→ QUOTED PASSAGE
The recently published first-of-its-kind book tells the stories of the Anishinaabek people and their traditions with manoomin, or wild rice. She compiled the stories of this Native American people from Michigan’s Upper Peninsula, Wisconsin and Minnesota into a fascinating volume called “Manoomin, The Story of Wild Rice in Michigan.”
Barton got into ricing in 2008, when Roger LaBine, a water resource technician for the Lac Vieux Desert Band of Lake Superior Chippewa, introduced her to its history while she researched storm water management in the Upper Peninsula. Wild rice is sacred for the Anishinaabek, but most non-tribal people, like Barton, didn’t know the story. As she researched where it grew, she discovered amazing traditions and an important part of Michigan’s landscape.
Both were in danger of getting lost.
For seven years, she considered writing an article about what she discovered. But the climate change that threatens the rice made her realize a book was warranted.
“I wanted to document it here today since it may be gone,” she said. “I then asked lots of tribal friends, and I received a lot of blessings from them since it is sacred to the tribes. “
She learned a lot more about rice than she thought possible.
“Non-tribal folks have an ecological idea, but no concept that it was here,” Barton said. That shocked and saddened her.
Old newspapers became an important source of information.
“I started looking back and found that many hunters had planted rice with the goal of attracting waterfowl to the area,” she said. “Other interesting tidbits include some stories of people stealing wild rice, including a story of a little boy who was caught.”

→ INPUT DATA
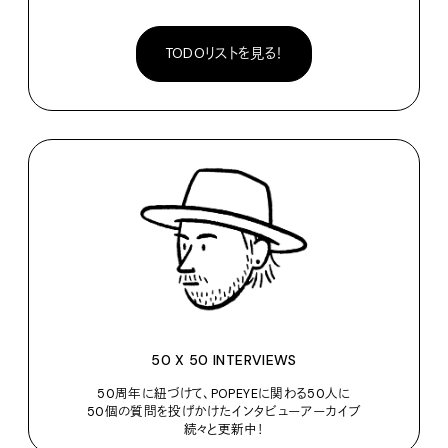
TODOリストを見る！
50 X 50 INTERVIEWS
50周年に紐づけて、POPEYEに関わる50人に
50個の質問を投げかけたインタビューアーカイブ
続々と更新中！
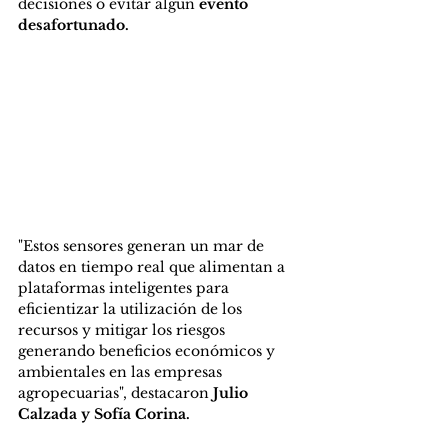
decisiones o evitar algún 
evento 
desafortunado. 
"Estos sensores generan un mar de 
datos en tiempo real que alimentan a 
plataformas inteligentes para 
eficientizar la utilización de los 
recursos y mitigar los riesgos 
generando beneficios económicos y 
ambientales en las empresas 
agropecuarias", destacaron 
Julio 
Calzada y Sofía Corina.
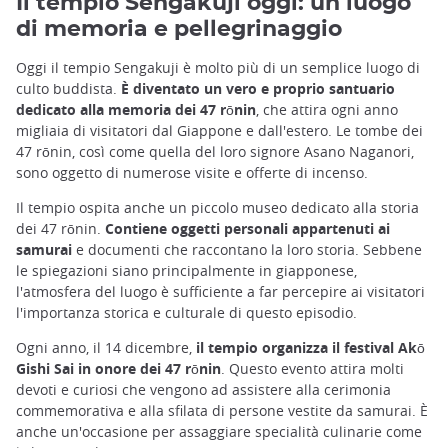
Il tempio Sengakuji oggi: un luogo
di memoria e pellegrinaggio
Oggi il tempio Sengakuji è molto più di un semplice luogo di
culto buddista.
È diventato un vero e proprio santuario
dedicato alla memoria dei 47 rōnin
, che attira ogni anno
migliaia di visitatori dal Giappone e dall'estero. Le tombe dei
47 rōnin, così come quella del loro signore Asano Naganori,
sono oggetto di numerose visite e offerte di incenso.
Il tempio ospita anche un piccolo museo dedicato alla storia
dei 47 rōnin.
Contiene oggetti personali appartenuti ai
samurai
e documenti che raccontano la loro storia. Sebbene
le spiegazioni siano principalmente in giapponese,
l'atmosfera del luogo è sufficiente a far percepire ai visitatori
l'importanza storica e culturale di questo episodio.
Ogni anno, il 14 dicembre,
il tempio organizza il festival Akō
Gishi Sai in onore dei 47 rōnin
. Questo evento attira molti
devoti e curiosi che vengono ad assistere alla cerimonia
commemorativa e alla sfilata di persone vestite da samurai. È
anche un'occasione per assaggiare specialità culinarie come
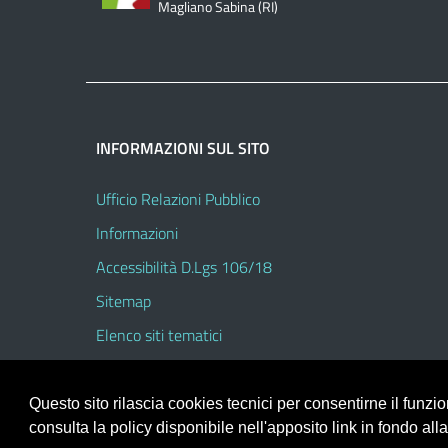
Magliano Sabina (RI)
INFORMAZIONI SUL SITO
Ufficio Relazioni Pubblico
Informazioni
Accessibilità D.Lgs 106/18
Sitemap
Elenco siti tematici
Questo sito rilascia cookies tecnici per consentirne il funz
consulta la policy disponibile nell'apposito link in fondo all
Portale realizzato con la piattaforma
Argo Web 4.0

* * *

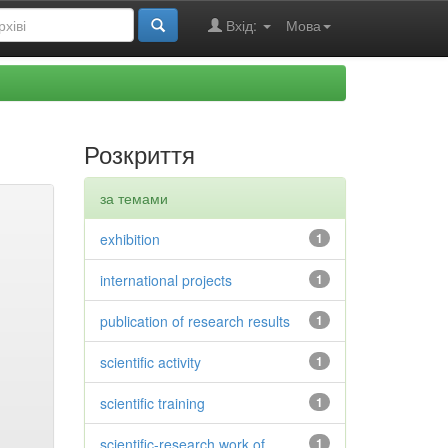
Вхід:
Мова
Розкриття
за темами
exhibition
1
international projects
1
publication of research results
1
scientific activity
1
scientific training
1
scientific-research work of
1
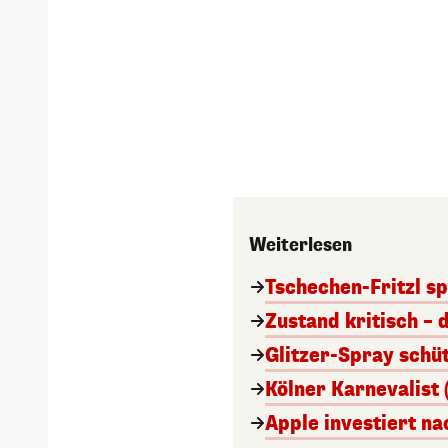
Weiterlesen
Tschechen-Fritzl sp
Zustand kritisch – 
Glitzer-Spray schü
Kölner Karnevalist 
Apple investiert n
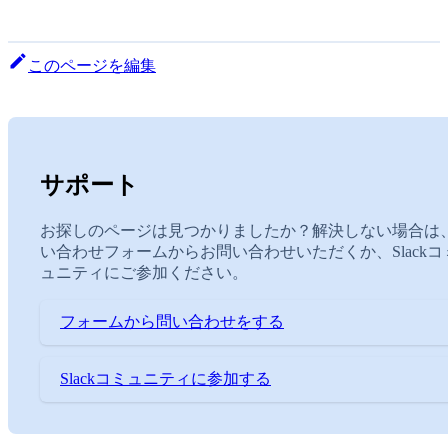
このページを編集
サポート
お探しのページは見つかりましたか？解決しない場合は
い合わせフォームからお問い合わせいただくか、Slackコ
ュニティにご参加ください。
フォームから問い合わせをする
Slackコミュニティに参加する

==

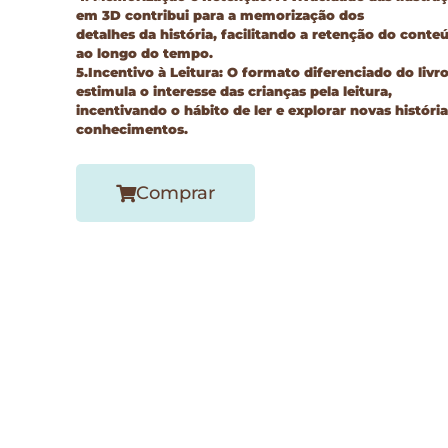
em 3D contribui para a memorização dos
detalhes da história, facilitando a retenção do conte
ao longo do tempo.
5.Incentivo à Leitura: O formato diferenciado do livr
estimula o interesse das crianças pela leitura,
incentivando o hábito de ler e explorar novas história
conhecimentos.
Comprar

→ TASK DETAILS
In the wild rice article, who introduced Barton to the history of ricing in 2008?

→ ANSWER SPACE
Roger LaBine, a water resource technician for the Lac Vieux Desert Band of Lake Superior Chippewa.